Und das andere ist, sie können auch leichte Verletzungen behandeln oder postoperativ helfen, Wunden zu säubern, zu versorgen und so den Heilungsprozess zu unterstützen. Sie arbeiten in Gaza-Stadt und in den überfüllten Sammelpunkten, wo die Menschen Zuflucht gesucht haben, auch in dem von Israel vorgesehen Gebiet zur Evakuierung, z. B. in Khan Younis.

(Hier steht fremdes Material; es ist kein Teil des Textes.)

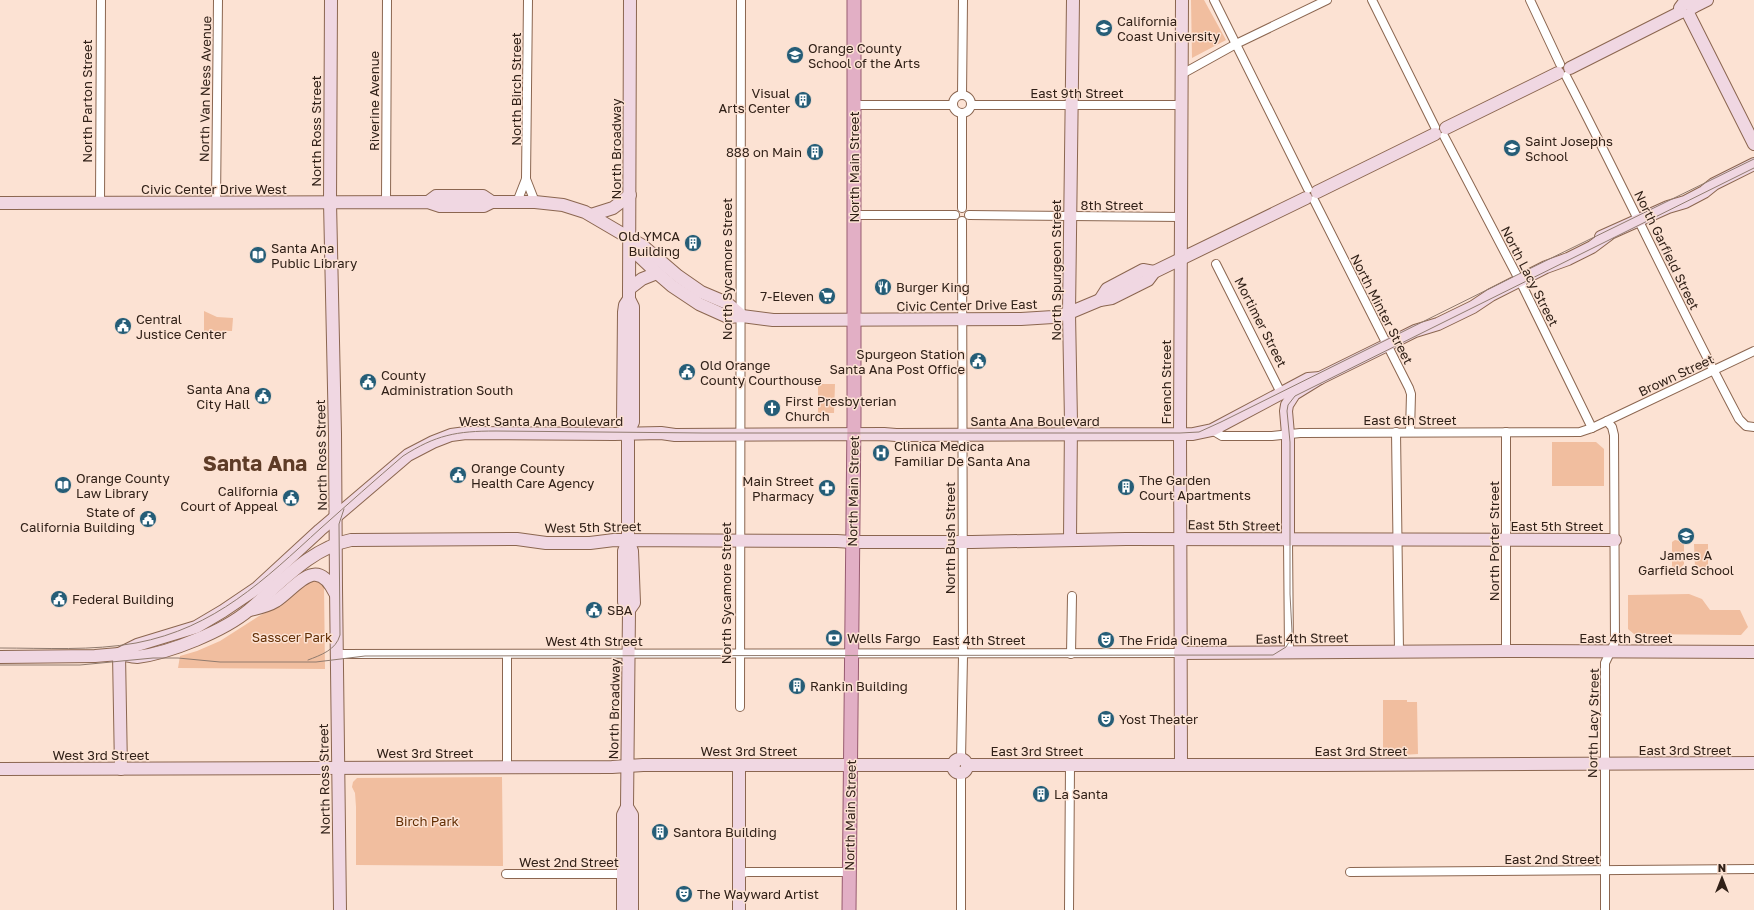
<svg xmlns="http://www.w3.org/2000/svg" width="1754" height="910" font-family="'Golos Text',sans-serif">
  <rect width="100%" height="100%" fill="#fce2d3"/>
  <g fill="#f1be9f">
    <path d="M1191 0H1204L1226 40 1192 58Z"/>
    <path d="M204 311 217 317 233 318 232 331H204Z"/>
    <path d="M818 384H835L834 413H818Z"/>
    <path d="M1552 442H1596L1604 449V486H1552Z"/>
    <path d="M1675 540 1684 542V564L1679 570 1672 571V542Z"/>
    <path d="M1694 544H1708V567H1695Z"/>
    <path d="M310 579 318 580 324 586 325 669 178 668 180 656 197 651 220 641 259 616 273 609Z"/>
    <path d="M1689 594 1702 599 1710 610H1740L1748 627 1741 635 1634 634 1628 629V595Z"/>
    <path d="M1383 700H1407V702H1417L1418 754 1386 756 1383 753Z"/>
    <path d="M502 777 503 866 356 865V807L355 793 352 787 353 782 357 778Z"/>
  </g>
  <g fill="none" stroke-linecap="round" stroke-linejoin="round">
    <g stroke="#8b6650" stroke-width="10">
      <g id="street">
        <path d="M1214 0 1308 189"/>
        <path d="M1372 0 1435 127"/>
        <path d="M1530 0 1560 64"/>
        <path d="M1182 74 1236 44 1327 0"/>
        <path d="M1566 76C1625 190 1679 306 1739 419L1746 426 1754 427"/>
        <circle cx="962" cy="104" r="9"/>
        <path d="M962 95 963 0"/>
        <path d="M853 105H953"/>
        <path d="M971 105H1182"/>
        <path d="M1444 136 1524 289 1592 428"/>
        <path d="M526 179 535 202"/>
        <path d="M1314 200 1409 388 1411 394 1410 432"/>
        <path d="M386 202 387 0"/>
        <path d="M517 202 526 179 528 0"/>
        <path d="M100 203 101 0"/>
        <path d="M216 203 218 0"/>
        <path d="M962 208V113"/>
        <path d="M854 215H955"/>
        <path d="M969 215 1182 217"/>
        <path d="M1216 264 1281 393"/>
        <path d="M1212 430 1222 436H1272L1300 433 1580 432 1592 428 1754 351"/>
        <path d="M1396 432 1399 651"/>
        <path d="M1288 540 1289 652"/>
        <path d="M1506 651V432"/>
        <path d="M337 654 1180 653"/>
        <path d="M1071 654 1072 596"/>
        <path d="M740 707 741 0"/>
        <path d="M961 759 963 656 962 221"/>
        <path d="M507 767V654"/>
        <path d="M961 773V910"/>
        <path d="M1350 872 1754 869"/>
        <path d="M506 874H627"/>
        <path d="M739 874 747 872H849"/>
        <path d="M1069 910 1070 765"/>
        <path d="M1605 910V663L1615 642 1614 435 1612 427 1607 421"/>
      </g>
    </g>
    <g stroke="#8b6650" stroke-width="14">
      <g id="secondary">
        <path d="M331 0 330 202 335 434 336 588 340 910"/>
        <path d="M1693 7 1707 0"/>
        <path d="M1681 12 1680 8 1683 4 1689 3 1693 7"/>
        <path d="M1689 15 1754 144"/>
        <path d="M1570 68 1681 12"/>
        <path d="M1446 128 1558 73"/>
        <path d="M1317 192 1435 134"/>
        <path d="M428 202 436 196H483L492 202"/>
        <path d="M0 203 428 202 440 206H484L492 202H535L563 205 585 212 643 246 678 276 701 292 727 303 742 316"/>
        <path d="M591 215 613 208 630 195"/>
        <path d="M1601 237 1668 207 1685 202 1704 192 1714 184 1754 164"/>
        <path d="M630 240 640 257 657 273 672 286 699 304 728 317 742 316 773 320 1021 319 1053 317 1069 313 1100 300 1112 298 1148 280 1154 272 1306 198"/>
        <path d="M629 289 642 279 657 273"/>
        <path d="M629 299 625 305 624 312 623 421 627 434 628 441V540L624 551V602L629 610"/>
        <path d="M1100 300 1107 289 1143 270 1154 272"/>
        <path d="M627 434 633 422V307L629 299 630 0"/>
        <path d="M1070 539 1071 422 1069 313 1073 0"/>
        <path d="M628 540 632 551 634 603 629 610 627 807 632 815V910"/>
        <path d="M1288 540V434L1286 411 1287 405 1294 394 1320 378 1387 345 1415 331 1438 324 1473 307 1491 295 1546 267 1568 259 1592 247 1608 235"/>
        <path d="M250 610C259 608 268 606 276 601 297 587 316 554 335 593"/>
        <path d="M1180 653 1506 651 1754 652"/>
        <path d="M119 654C125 655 132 657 137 657 170 653 224 631 249 610 280 584 310 548 351 540L517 539 546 543H590L614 540 837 541 852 542H972L1126 539 1615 540"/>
        <path d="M119 654 121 769"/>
        <path d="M0 657 95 656 119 654 137 645 196 627 223 611 257 588 320 530 408 455 433 442 451 435 466 433 614 434 661 433 675 435 884 434 896 435 1193 434 1212 430 1308 379 1320 378"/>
        <circle cx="960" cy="766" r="7"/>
        <path d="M967 765H1326L1754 763"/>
        <path d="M1181 765 1180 433 1182 0"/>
        <path d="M0 769 612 767 643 765H954"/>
        <path d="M623 910V815L627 807"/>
        <path d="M739 910V765"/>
      </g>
    </g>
    <g stroke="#975b70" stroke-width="15">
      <path id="primary" d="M849 910 854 419V0"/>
    </g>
    <use href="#street" stroke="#fff" stroke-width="8"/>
    <use href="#secondary" stroke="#f0d7e2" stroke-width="12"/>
    <use href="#primary" stroke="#e2afc5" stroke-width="13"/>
    <g stroke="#907b6f" stroke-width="1">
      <path d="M0 648C45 648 92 651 136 643 215 628 264 580 321 528 348 504 375 480 403 456 436 435 456 431 496 431L703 433H1180L1199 432 1221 422 1533 267 1754 159"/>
      <path d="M308 660C321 655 336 650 340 635L339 524 344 509"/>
      <path d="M0 665H80L153 658H178L220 662H316L365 656 1273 655 1286 647 1291 639 1292 632 1290 594V442L1287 411 1288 405 1295 396 1754 168"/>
    </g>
  </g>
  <defs>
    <g id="university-disc" transform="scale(0.9)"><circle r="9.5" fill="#255d77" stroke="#fce2d3"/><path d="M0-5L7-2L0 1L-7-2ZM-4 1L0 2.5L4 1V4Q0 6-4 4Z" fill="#fff"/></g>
    <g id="school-disc" transform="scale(0.9)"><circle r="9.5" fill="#255d77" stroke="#fce2d3"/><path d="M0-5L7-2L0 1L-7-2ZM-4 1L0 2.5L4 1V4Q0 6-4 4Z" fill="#fff"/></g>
    <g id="building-disc" transform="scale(0.9)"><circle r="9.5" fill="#255d77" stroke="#fce2d3"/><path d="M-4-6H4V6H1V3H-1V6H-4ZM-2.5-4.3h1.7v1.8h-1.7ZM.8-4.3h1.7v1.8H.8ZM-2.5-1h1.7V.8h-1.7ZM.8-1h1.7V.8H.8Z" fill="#fff"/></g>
    <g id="library-disc" transform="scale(0.9)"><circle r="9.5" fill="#255d77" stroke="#fce2d3"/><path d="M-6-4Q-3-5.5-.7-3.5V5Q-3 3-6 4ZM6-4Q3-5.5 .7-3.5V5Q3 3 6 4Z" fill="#fff"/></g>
    <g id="restaurant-disc" transform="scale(0.9)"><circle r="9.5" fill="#255d77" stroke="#fce2d3"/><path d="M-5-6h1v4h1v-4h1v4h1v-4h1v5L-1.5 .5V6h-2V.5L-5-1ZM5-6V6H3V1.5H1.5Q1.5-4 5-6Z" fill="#fff"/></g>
    <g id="supermarket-disc" transform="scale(0.9)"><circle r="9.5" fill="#255d77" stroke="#fce2d3"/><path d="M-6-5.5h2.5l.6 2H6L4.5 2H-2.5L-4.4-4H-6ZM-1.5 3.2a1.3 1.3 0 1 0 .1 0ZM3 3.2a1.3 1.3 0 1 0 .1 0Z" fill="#fff"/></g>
    <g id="civic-disc" transform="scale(0.9)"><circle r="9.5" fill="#255d77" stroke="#fce2d3"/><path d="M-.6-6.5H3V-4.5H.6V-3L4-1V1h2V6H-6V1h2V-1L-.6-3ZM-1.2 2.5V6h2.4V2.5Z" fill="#fff"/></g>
    <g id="church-disc" transform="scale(0.9)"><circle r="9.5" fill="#255d77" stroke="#fce2d3"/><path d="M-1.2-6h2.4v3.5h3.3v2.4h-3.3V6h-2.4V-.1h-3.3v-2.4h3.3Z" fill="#fff"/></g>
    <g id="hospital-disc" transform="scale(0.9)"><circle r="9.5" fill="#255d77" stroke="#fce2d3"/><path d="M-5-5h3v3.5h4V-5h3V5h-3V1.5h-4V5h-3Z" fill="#fff"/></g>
    <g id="pharmacy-disc" transform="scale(0.9)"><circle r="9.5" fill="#255d77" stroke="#fce2d3"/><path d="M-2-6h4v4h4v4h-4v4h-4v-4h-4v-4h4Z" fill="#fff"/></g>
    <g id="bank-disc" transform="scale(0.9)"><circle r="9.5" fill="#255d77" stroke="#fce2d3"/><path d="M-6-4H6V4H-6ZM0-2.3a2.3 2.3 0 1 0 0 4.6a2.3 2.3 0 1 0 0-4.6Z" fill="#fff"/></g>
    <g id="theatre-disc" transform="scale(0.9)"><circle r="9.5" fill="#255d77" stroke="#fce2d3"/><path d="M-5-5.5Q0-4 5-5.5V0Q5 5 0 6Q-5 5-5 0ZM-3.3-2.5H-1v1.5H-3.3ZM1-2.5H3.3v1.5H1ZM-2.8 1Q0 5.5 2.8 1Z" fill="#fff"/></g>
  </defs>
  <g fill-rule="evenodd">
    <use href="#university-disc" x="1104" y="28"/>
    <use href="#school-disc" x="795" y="55"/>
    <use href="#building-disc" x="803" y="100"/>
    <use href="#school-disc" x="1512" y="148"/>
    <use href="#building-disc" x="815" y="152"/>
    <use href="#building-disc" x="693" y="243"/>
    <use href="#library-disc" x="258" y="255"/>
    <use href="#restaurant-disc" x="883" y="287"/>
    <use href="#supermarket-disc" x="827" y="296"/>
    <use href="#civic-disc" x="123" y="326"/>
    <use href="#civic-disc" x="978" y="361"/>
    <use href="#civic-disc" x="687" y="372"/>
    <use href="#civic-disc" x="368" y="382"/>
    <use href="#civic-disc" x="263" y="396"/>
    <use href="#church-disc" x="772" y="408"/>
    <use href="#hospital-disc" x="881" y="453"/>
    <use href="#civic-disc" x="458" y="475"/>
    <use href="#library-disc" x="63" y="485"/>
    <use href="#building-disc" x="1126" y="487"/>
    <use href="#pharmacy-disc" x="827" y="488"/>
    <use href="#civic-disc" x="291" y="498"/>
    <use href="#civic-disc" x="148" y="519"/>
    <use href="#school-disc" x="1686" y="536"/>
    <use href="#civic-disc" x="59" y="599"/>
    <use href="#civic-disc" x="594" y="610"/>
    <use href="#bank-disc" x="834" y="638"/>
    <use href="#theatre-disc" x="1106" y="640"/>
    <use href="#building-disc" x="797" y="686"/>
    <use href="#theatre-disc" x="1106" y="719"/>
    <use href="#building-disc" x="1041" y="794"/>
    <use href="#building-disc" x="660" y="832"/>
    <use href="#theatre-disc" x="684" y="894"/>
  </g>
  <g text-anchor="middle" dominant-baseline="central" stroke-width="3" stroke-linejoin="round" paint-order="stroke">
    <g font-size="13" fill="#312118" stroke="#fce2d3" text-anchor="start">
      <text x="1117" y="21">California<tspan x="1117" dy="15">Coast University</tspan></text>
      <text x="808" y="48">Orange County<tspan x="808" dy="15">School of the Arts</tspan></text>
      <text x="790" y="93" text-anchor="end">Visual<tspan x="790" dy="15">Arts Center</tspan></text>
      <text x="1525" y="141">Saint Josephs<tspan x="1525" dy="15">School</tspan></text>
      <text x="802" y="152" text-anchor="end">888 on Main</text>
      <text x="680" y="236" text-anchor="end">Old YMCA<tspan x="680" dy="15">Building</tspan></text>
      <text x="271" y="248">Santa Ana<tspan x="271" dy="15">Public Library</tspan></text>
      <text x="896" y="287">Burger King</text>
      <text x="814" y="296" text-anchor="end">7-Eleven</text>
      <text x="136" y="319">Central<tspan x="136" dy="15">Justice Center</tspan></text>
      <text x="965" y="354" text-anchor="end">Spurgeon Station<tspan x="965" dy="15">Santa Ana Post Office</tspan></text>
      <text x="700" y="365">Old Orange<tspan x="700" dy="15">County Courthouse</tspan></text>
      <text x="381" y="375">County<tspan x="381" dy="15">Administration South</tspan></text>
      <text x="250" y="389" text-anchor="end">Santa Ana<tspan x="250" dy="15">City Hall</tspan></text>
      <text x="785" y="401">First Presbyterian<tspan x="785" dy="15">Church</tspan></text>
      <text x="894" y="446">Clinica Medica<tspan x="894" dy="15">Familiar De Santa Ana</tspan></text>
      <text x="471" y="468">Orange County<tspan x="471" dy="15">Health Care Agency</tspan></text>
      <text x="76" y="478">Orange County<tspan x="76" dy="15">Law Library</tspan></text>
      <text x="1139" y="480">The Garden<tspan x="1139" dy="15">Court Apartments</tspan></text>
      <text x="814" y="481" text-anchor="end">Main Street<tspan x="814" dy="15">Pharmacy</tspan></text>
      <text x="278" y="491" text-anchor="end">California<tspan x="278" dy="15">Court of Appeal</tspan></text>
      <text x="135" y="512" text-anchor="end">State of<tspan x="135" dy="15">California Building</tspan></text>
      <text x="1686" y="555" text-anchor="middle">James A<tspan x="1686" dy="15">Garfield School</tspan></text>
      <text x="72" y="599">Federal Building</text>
      <text x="607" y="610">SBA</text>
      <text x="847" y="638">Wells Fargo</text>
      <text x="1119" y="640">The Frida Cinema</text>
      <text x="810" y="686">Rankin Building</text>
      <text x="1119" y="719">Yost Theater</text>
      <text x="1054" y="794">La Santa</text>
      <text x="673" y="832">Santora Building</text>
      <text x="697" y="894">The Wayward Artist</text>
    </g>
    <g font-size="13" fill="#312118" stroke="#fce2d3">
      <text transform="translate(205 89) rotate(-89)">North Van Ness Avenue</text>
      <text transform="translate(516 89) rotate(-90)">North Birch Street</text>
      <text x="1077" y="93">East 9th Street</text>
      <text transform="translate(87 101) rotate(-90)">North Parton Street</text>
      <text transform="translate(374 101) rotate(-90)">Riverine Avenue</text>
      <text transform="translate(316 131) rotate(-90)">North Ross Street</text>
      <text transform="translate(616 149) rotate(-90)">North Broadway</text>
      <text transform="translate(854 167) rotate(-90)">North Main Street</text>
      <text x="214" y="189">Civic Center Drive West</text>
      <text x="1112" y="205">8th Street</text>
      <text transform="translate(1667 250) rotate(64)">North Garfield Street</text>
      <text transform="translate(727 269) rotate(-90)">North Sycamore Street</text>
      <text transform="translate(1056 270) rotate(-90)">North Spurgeon Street</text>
      <text transform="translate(1530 276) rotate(63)">North Lacy Street</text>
      <text transform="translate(967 305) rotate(-1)">Civic Center Drive East</text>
      <text transform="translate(1382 309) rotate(63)">North Minter Street</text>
      <text transform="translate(1261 322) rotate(63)">Mortimer Street</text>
      <text transform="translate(1676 375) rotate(-25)">Brown Street</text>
      <text transform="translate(1166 382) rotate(-90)">French Street</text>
      <text x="1410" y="420">East 6th Street</text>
      <text x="541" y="421">West Santa Ana Boulevard</text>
      <text x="1035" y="421">Santa Ana Boulevard</text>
      <text transform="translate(321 455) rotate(-91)">North Ross Street</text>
      <text transform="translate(853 491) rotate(-89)">North Main Street</text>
      <text transform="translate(1234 525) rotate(1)">East 5th Street</text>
      <text x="1557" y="526">East 5th Street</text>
      <text transform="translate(593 527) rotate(-1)">West 5th Street</text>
      <text transform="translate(950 538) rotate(-90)">North Bush Street</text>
      <text transform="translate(1494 541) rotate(-90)">North Porter Street</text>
      <text transform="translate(726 593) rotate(-90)">North Sycamore Street</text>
      <text transform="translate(1302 638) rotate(-1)">East 4th Street</text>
      <text x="1626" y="638">East 4th Street</text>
      <text x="979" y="640">East 4th Street</text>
      <text x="594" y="641">West 4th Street</text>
      <text transform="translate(614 709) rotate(-89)">North Broadway</text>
      <text transform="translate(1593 723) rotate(-89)">North Lacy Street</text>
      <text x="1685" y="750">East 3rd Street</text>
      <text x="749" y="751">West 3rd Street</text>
      <text x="1037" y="751">East 3rd Street</text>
      <text x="1361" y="751">East 3rd Street</text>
      <text x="425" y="753">West 3rd Street</text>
      <text x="101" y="755">West 3rd Street</text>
      <text transform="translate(324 779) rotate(-91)">North Ross Street</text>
      <text transform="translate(850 815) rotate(-89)">North Main Street</text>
      <text x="1552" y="859">East 2nd Street</text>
      <text x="569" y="862">West 2nd Street</text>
    </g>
    <g font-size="13" fill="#632f05" stroke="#fce2d3">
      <text x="292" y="637">Sasscer Park</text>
      <text x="427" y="821">Birch Park</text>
    </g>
    <g font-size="21" font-weight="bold" fill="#5e3c27" stroke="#fce2d3">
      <text x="255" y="463">Santa Ana</text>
    </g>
  </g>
  <g transform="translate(1722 878)" stroke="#fce2d3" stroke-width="3" paint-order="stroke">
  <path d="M0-3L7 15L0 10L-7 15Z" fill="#312118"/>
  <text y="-6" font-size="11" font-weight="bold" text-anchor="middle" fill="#312118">N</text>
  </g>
</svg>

Die Culture and Free Thought Association in Khan Younis versorgt jetzt auch Binnenvertriebene. Sie versorgen Menschen mit Matratzen, Decken, Lebensmittel, Wasser. Alleine in den zwei Gebäuden und im Hof des Familienanwesens einer unserer Kolleginnen wurden 180 Menschen aufgenommen. Und in dem Frauen- und Jugendzentrum wurden Dutzende Familien untergebracht.
Aber unsere Partner schaffen es nicht, den Leuten genug zu kaufen. Das liegt nicht nur am Geld, sondern auch an der Verfügbarkeit bestimmter Güter, der Unsicherheit der Wege, um sie zu beschaffen, und nicht zuletzt auch an der Preisexplosion dieser entstehenden Kriegsökonomie einer nunmehr vollständig abgeriegelten Enklave, in der alles knapp zu werden droht.